Le tecnologie di oggi ci consentono di scoprire pianeti extrasolari, cioè che ruotano attorno a stelle diverse dal nostro sole. «Il titolo della conferenza l'ho preso in prestito da Giordano Bruno, spero però di non fare la stessa fine» ha esordito ironicamente l'astrofisico. «Lui fu il primo a teorizzare l'esistenza di altri mondi oltre il nostro e pagò con la vita. Ma si tratta ancora oggi di un argomento fondamentale su cui si è riusciti ad andare molto avanti».
Per spiegare la questione, Bignami, grande divulgatore e ospite affezionato del Festival, è partito da lontano, annunciando che il 2009 sarà l'anno internazionale dell'astronomia a quattrocento anni dall'invenzione galileiana del cannocchiale e tracciando una breve storia dell’osservazione dell’universo: «Tolomeo poneva il Sole tra Venere e Marte e considerava la Terra al centro di tutto. La sua visione era completamente antropocentrica, ma come astronomo non era male, considerati gli strumenti dell'epoca. Con Copernico si capì che l'uomo non era al centro dell'universo. Keplero e soprattutto Galilei ne diedero conferma, con l'invenzione del cannocchiale. Oggi, dopo quattrocento anni di osservazioni da terra e quaranta anni di osservazione dallo spazio attraverso sonde e satelliti, abbiamo un'idea precisa del nostro sistema solare. Questo ci consente di cercarne di simili, per trovare eventuali pianeti come la Terra. Il fatto di averne individuato uno nel 1995 fu un altro scossone al nostro antropocentrismo: potremmo anche non essere soli».

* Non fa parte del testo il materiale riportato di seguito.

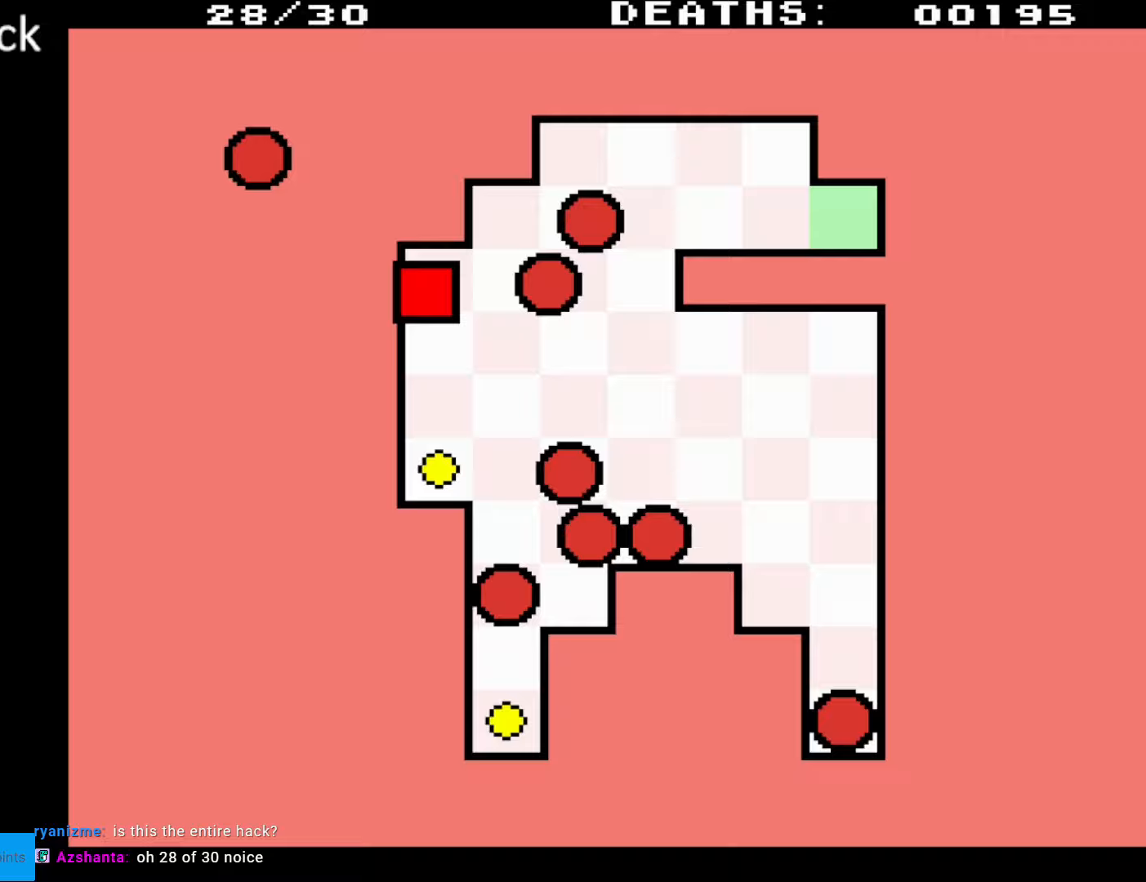
{"buttons": [], "events": [[17, "DPAD_UP", "down"], [300, "DPAD_UP", "up"], [333, "DPAD_LEFT", "up"]]}
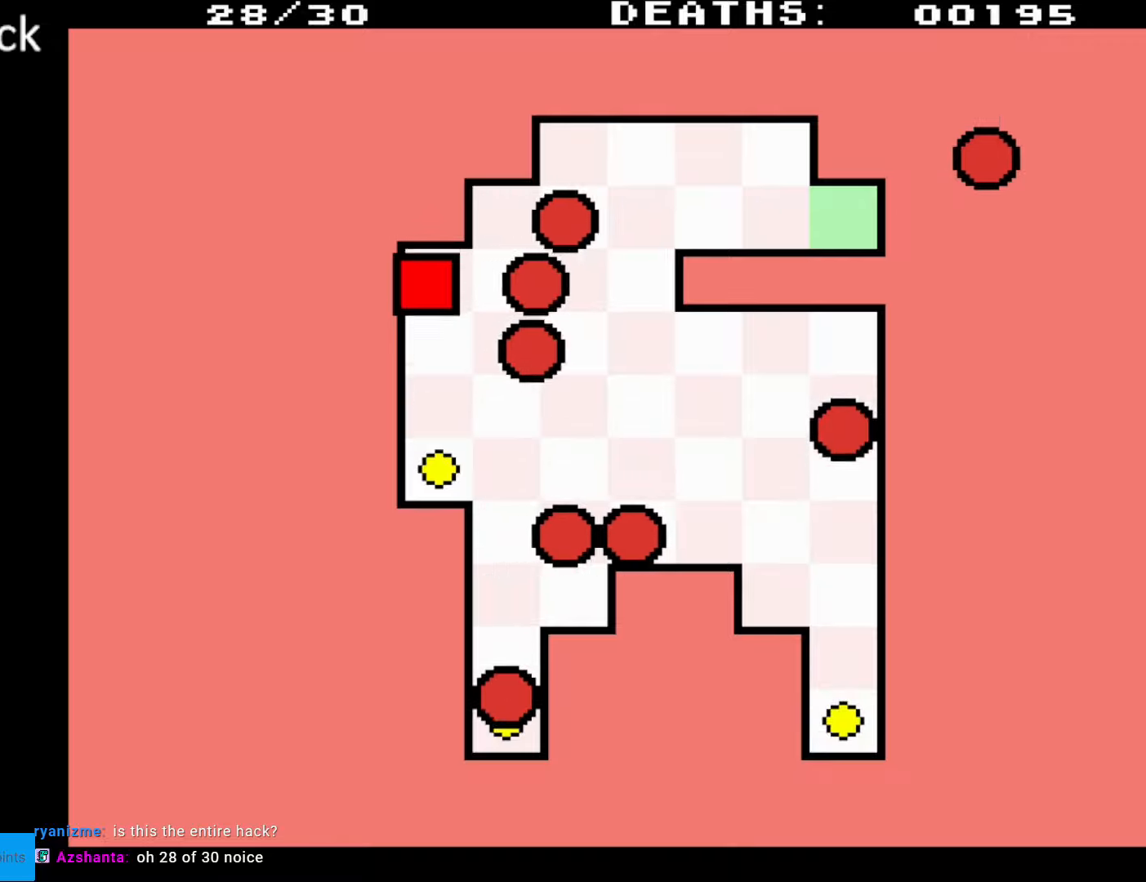
{"buttons": ["DPAD_DOWN"], "events": [[17, "DPAD_DOWN", "down"]]}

Sono stati due astronomi svizzeri, Michel Mayor e Didier Queloz, che attraverso la spettroscopia nell'ottico, hanno scoperto un pianeta orbitante intorno alla stella di tipo solare 51 Peg. Da allora il numero dei pianeti extrasolari individuati dagli astronomi è andato aumentando: oggi sono 313. Siamo però ancora lontani da un'altra Terra: «si tratta per lo più di giganti gassosi più simili a Giove o a Saturno che a pianeti rocciosi come Marte o Venere. Vengono scoperti, ad esempio, studiando le anomalie della luminosità delle stelle. Se questa cala periodicamente, può voler dire che un pianeta passa davanti».
Ma come si fa a trovare la vita su un pianeta senza poterci andare direttamente? Prima di tutto Bignami ha proposto la sua definizione di vita: «Un sistema chimico capace di autosostenersi e di subire un evoluzionismo di tipo darwiniano: riproduzione, mutazione, selezione naturale. I primi batteri che popolarono la Terra trovarono la giusta combinazione di metano, ossigeno, azoto e anidride carbonica. È questa quindi la formula da cercare altrove».
Come ultima spallata al geocentrismo, Bignami non ha escluso neppure che la vita sul nostro pianeta possa essere arrivata dall'esterno, attraverso le comete. La Missione Rosetta entrerà in contatto con una di queste nel 2014 e potremmo saperne di più. Intanto accontentiamoci delle immagini trasmesse dalle altre sonde spaziali, in cui la Terra non è altro che un lontano puntino tra gli anelli di Saturno, o dalla Voyager 2, che ha ormai lasciato il Sistema Solare e per la quale il nostro pianeta è solo più un piccolo segno blu.